GM is planning capital expenditure in the range of $11 billion to $13 billion per year through 2025 to support its growth plans. Overall, the company expects its revenue to grow at a 12% compound annual rate through 2025 to over $225 billion, fueled by robust growth in EV volumes. GM aims to generate over $50 billion in revenue from EVs in 2025.

What is the Target Price for GM Stock?

Following GM’s Investor Day event last month, Wedbush analyst Daniel Ives reiterated a Buy rating on GM stock and a price target of $42. Ives noted that despite ongoing supply and macro challenges, GM reiterated its long-term EV targets and its goal (initially announced in 2021) to double its revenue to $280 billion by 2030.  

The analyst added that he is “incrementally confident that GM is on the right path towards accelerating its EV vision into the coming years with 2025 the major inflection point year.”
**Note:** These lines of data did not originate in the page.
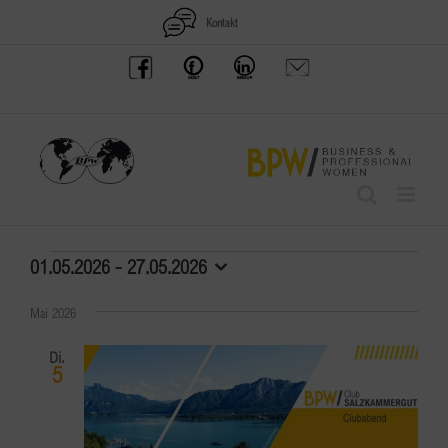
Zum
Kontakt
Inhalt
BPW
Offenes
BPW
Anfrage
springen
Austria
Frauennetzwerk
Gruppe
schicken
Facebook
Facebook
auf
LinkedIn
Veranstaltungen
01.05.2026
 - 
27.05.2026
Datum
wählen.
Mai 2026
Di.
5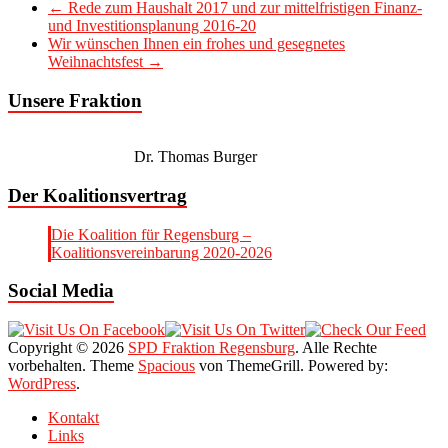
←
Rede zum Haushalt 2017 und zur mittelfristigen Finanz-
und Investitionsplanung 2016-20
Wir wünschen Ihnen ein frohes und gesegnetes
Weihnachtsfest
→
Unsere Fraktion
Dr. Thomas Burger
Der Koalitionsvertrag
Die Koalition für Regensburg –
Koalitionsvereinbarung 2020-2026
Social Media
Copyright © 2026
SPD Fraktion Regensburg
. Alle Rechte
vorbehalten. Theme
Spacious
von ThemeGrill. Powered by:
WordPress
.
Kontakt
Links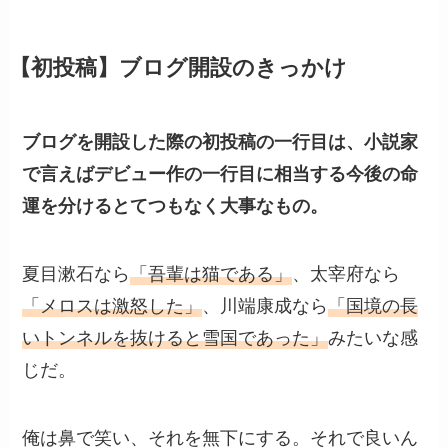
【初投稿】ブログ開設のきっかけ
ブログを開設した際の初投稿の一行目は、小説家
で言えばデビュー作の一行目に相当する今後の命
運を分けるとてつもなく大事なもの。
夏目漱石なら
「吾輩は猫である」
、太宰府なら
「メロスは激怒した」
、川端康成なら
「国境の長
いトンネルを抜けると雪国であった」
みたいな感
じだ。
俺は鼻で笑い、それを無下にする。それで良いん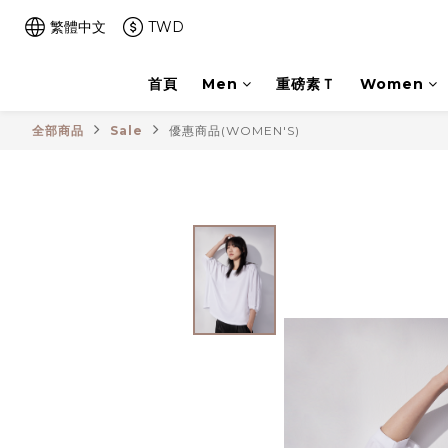
繁體中文
TWD
首頁
Men
重磅素Ｔ
Women
全部商品
Sale
優惠商品(WOMEN'S)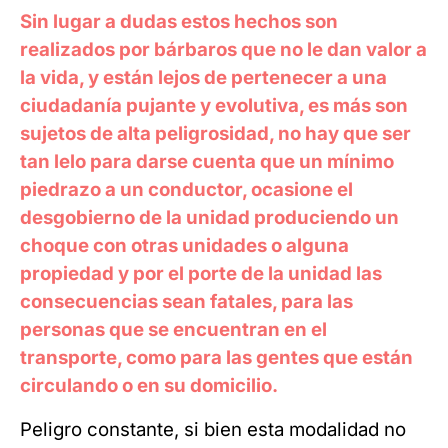
Sin lugar a dudas estos hechos son
realizados por bárbaros que no le dan valor a
la vida, y están lejos de pertenecer a una
ciudadanía pujante y evolutiva, es más son
sujetos de alta peligrosidad, no hay que ser
tan lelo para darse cuenta que un mínimo
piedrazo a un conductor, ocasione el
desgobierno de la unidad produciendo un
choque con otras unidades o alguna
propiedad y por el porte de la unidad las
consecuencias sean fatales, para las
personas que se encuentran en el
transporte, como para las gentes que están
circulando o en su domicilio.
Peligro constante, si bien esta modalidad no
The Street’s Moderate Buy consensus rating for General Motors stock is based on seven Buys, five Holds, and two Sells. The average price target of $43.25 implies 27.8% upside potential. GM stock has tumbled over 42% so far this year.

Fisker (NYSE:FSR) Stock

California-based EV maker Fisker (NYSE:FSR) was co-founded by legendary car designer Henrik Fisker, who has been serving as the company’s Chairman and CEO since its inception in 2016. Last month, the company announced that it had commenced the production of its Fisker Ocean all-electric SUV on schedule. The Ocean is being built in Austria by a unit of Magna International.

The company expects production of over 300 units in Q1 2023, with a rapid rise to over 8,000 vehicles in Q2 and over 15,000 in Q3. Overall, Fisker aims to end 2023 with 42,400 units. The company had over 62,000 reservations and orders for Fisker Ocean as of October 31, 2022. The company is also working on a second model, a low-cost EV called Fisker Pear. Interestingly, Fisker Pear reservations were over 5,000 as of October-end.
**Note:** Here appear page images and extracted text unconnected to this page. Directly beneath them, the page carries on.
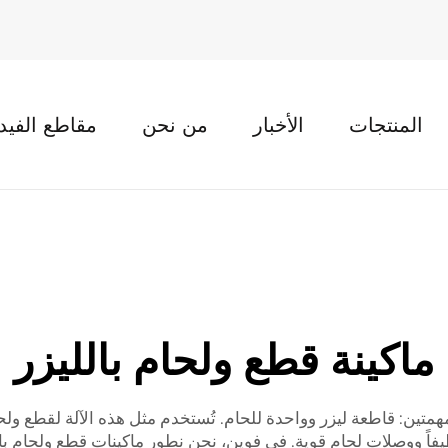
المنتجات
الأخبار
من نحن
مقاطع الفيد
ماكينة قطع ولحام بالليزر
همتين: قاطعة ليزر وواحدة للحام. تُستخدم مثل هذه الآلة لقطع ولح
ظيفاً ووصلات لحام قوية. في فوين، نحن نطور ماكينات قطع ولحام ب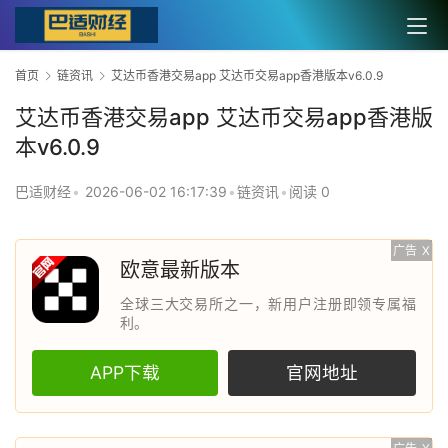
首页
链资讯
艾达币香港交易app 艾达币交易app香港版本v6.0.9
艾达币香港交易app 艾达币交易app香港版
本v6.0.9
巴适财经
•
2026-06-02 16:17:39
•
链资讯
•
阅读 0
广告
X
欧意最新版本
全球三大交易所之一，新用户注册即领专属福
利。
APP下载
官网地址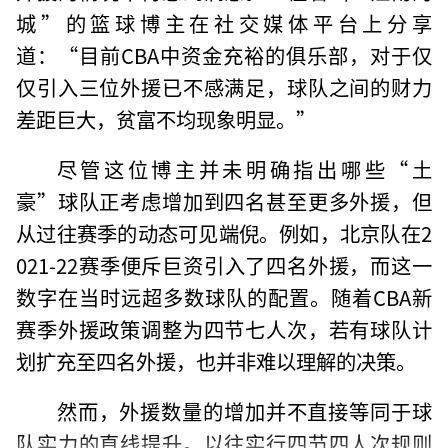
城”的篮球博主在社交媒体平台上分享
道：“目前CBA中资金充裕的俱乐部，对于仅
仅引入三位外援已不感满足，球队之间的财力
差距巨大，贫富不均现象明显。”
尽管这位博主并未明确指出哪些“土
豪”球队正考虑增加到四名甚至更多外援，但
从过往赛季的动态可见端倪。例如，北京队在2
021-22赛季便斥巨资引入了四名外援，而这一
数字在当时远超多数球队的配置。随着CBA新
赛季外援政策调整为四节七人次，若有球队计
划扩充至四名外援，也并非难以理解的决策。
然而，外援数量的增加并不直接等同于球
队实力的直线提升。以往实行四节四人次规则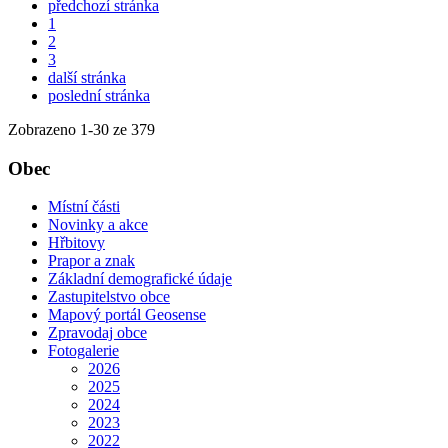
předchozí stránka
1
2
3
další stránka
poslední stránka
Zobrazeno
1
-
30
ze 379
Obec
Místní části
Novinky a akce
Hřbitovy
Prapor a znak
Základní demografické údaje
Zastupitelstvo obce
Mapový portál Geosense
Zpravodaj obce
Fotogalerie
2026
2025
2024
2023
2022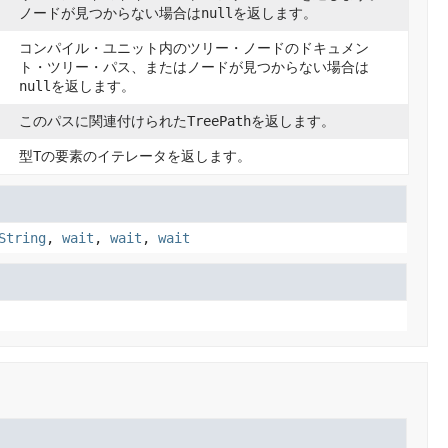
ノードが見つからない場合は
null
を返します。
コンパイル・ユニット内のツリー・ノードのドキュメン
ト・ツリー・パス、またはノードが見つからない場合は
null
を返します。
このパスに関連付けられた
TreePath
を返します。
型
T
の要素のイテレータを返します。
String
,
wait
,
wait
,
wait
Is Fisker a Good Buy Right Now?

Recently, Evercore ISI analyst Chris McNally initiated coverage of Fisker stock with a Buy rating and a price target of $15. McNally stated, “Fisker targets share gains in a currently neglected EV space – well-styled smaller SUVs with tech-forward features, with lower cost PEAR CUV on the way (’24).” The analyst estimates a 40% to 50% upside to the 2023 revenue consensus.

McNally highlighted that Fisker has an asset-light, differentiated business model compared to the likes of Rivian (RIVN) and Lucid (LCID), which should help the EV maker gain solid market share.

Wall Street has a Moderate Buy consensus rating on Fisker stock based on four Buys and three Holds. The average FSR stock price target of $13.17 implies 83.2% upside potential. FSR stock has declined 54.3% year-to-date.

Blink Charging (NASDAQ:BLNK) Stock

Blink Charging (NASDAQ:BLNK) is a leading provider of EV charging equipment and networked EV charging services. It has deployed more than 58,000 charging ports across 25 countries. The robust long-term growth prospects for EVs bode well for Blink Charging. The company is ramping up its capacity and intends to “aggressively compete” for a share of the $7.5 billion funding allocated under the Inflation Reduction Act to build a national network of 500,000 EV chargers by 2030.  

Aside from organic expansion, Blink is also growing through strategic acquisitions. The company acquired Electric Blue in April 2022 to gain access to the U.K. and Ireland markets and Semi Connect in June 2022 to expand its charging footprint in the U.S. While macro challenges might impact Blink Charging over the short-term, the company is well positioned to capture growth in the EV charging space in the years ahead.

Is Blink Charging a Buy or Sell?

Blink Charging’s Moderate Buy consensus rating is based on two Buys and one Hold. At $27.33, the average BLNK stock price prediction suggests nearly 146% upside potential. Shares have plunged 58% so far this year.

Conclusion

Elon Musk’s Tesla has always attracted immense attention from Wall Street. That said, investors can consider other EV stocks also that are expected to gain from the rapid shift to EVs. While General Motors has strong cash flows to back its EV plans, Fisker and Blink Charging are growth stocks with high-risk, high-reward profiles.